Люсли начал горячиться и прибавлять десятками рублей.
Среди присутствовавших начался удивленный шепот, почему это вдруг латинский молитвенник так непомерно растет в цене. Большинство никак не могло предполагать, чтобы книга могла оцениваться сотнями рублей и чтобы могли найтись люди, способные заплатить за книгу такие деньги.
Не менее других был удивлен и сам аукционист. Много вещей приходилось ему продавать на своем веку, но во всей своей практике он не помнил случая, чтобы цена на книгу росла так, как теперь.
Цена уже перевалила за тысячу, а конкуренты все набавляли, и ни один не желал отступать.
Первым все же стал выказывать беспокойство Люсли. Он достал кошелек, перебрал все находившиеся там золотые, достал бумажник и пересчитал находящиеся там деньги.
Всего у него было тысяча восемьсот восемь рублей в кармане – цифра, особенно оставшаяся в памяти у него, потому что она случайно совпала с цифрой года, в котором все это происходило, и он шел до этой цифры. Но вот его конкурент дал тысячу восемьсот двадцать пять рублей, и Люсли вынужден был отстать.

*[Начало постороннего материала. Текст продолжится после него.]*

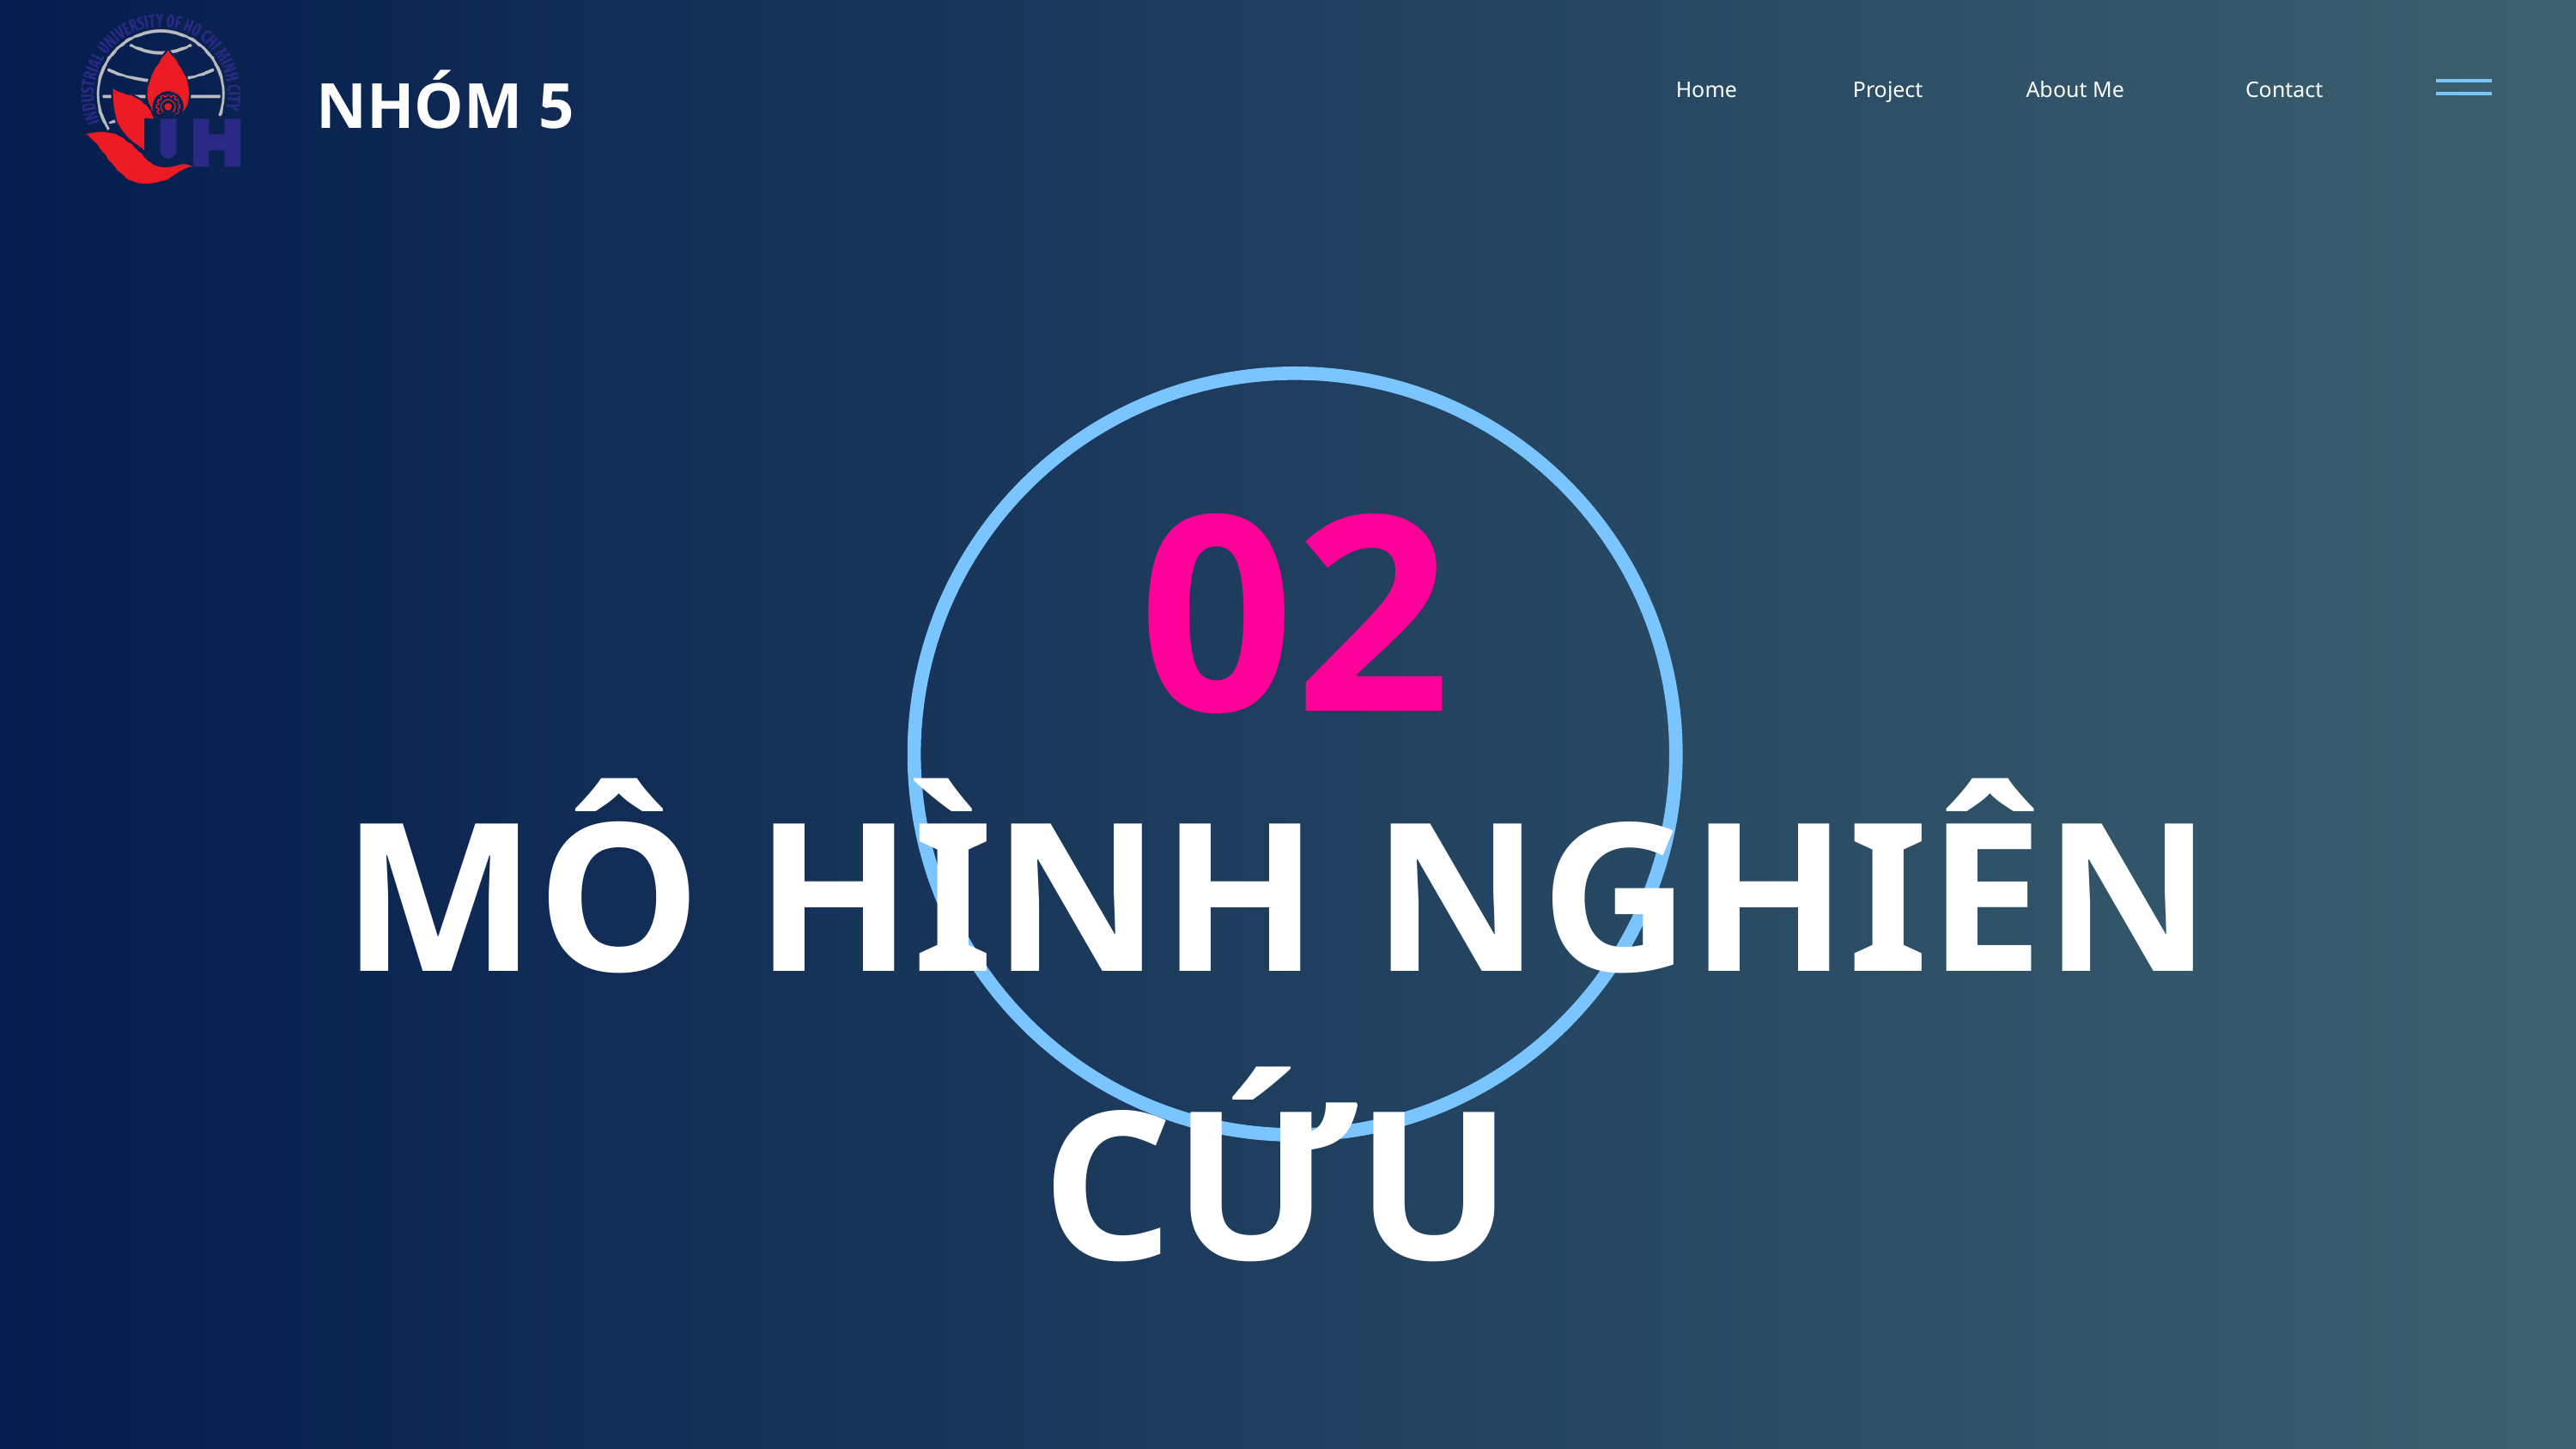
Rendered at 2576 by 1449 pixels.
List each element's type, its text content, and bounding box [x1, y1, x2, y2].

text_box [0, 9, 321, 191]
text_box About Me [2026, 71, 2176, 102]
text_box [914, 373, 1677, 1136]
text_box NHÓM 5 [274, 53, 617, 141]
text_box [2435, 78, 2493, 83]
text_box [2435, 91, 2493, 96]
text_box MÔ HÌNH NGHIÊN CỨU [124, 723, 2432, 1301]
text_box Project [1852, 71, 1957, 102]
text_box Contact [2245, 71, 2384, 102]
text_box Home [1675, 71, 1790, 102]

Он был бледным, как полотно, и сильно взволнован, когда аукционист, ударив по столу молотком, громогласно заявил:
– Тысяча восемьсот двадцать пять третий раз!.. – и, затем, обращаясь к усатому человеку, добавил: – За вами!..
Люсли сжал кулаки, стиснул зубы и, топнув ногой в досаде, пошел к двери, показывая этим, что только и интересовался на аукционе латинским молитвенником и не желает больше оставаться, так как не хочет покупать ничего.
Он выскочил на крыльцо в таком виде, как будто готов был упасть в обморок, – настолько поражен он был своей неудачей.
На свежем воздухе Люсли вздохнул немного свободнее и остановился, вбирая в себя этот воздух и вместе с тем, как бы обдумывая, что ему теперь делать.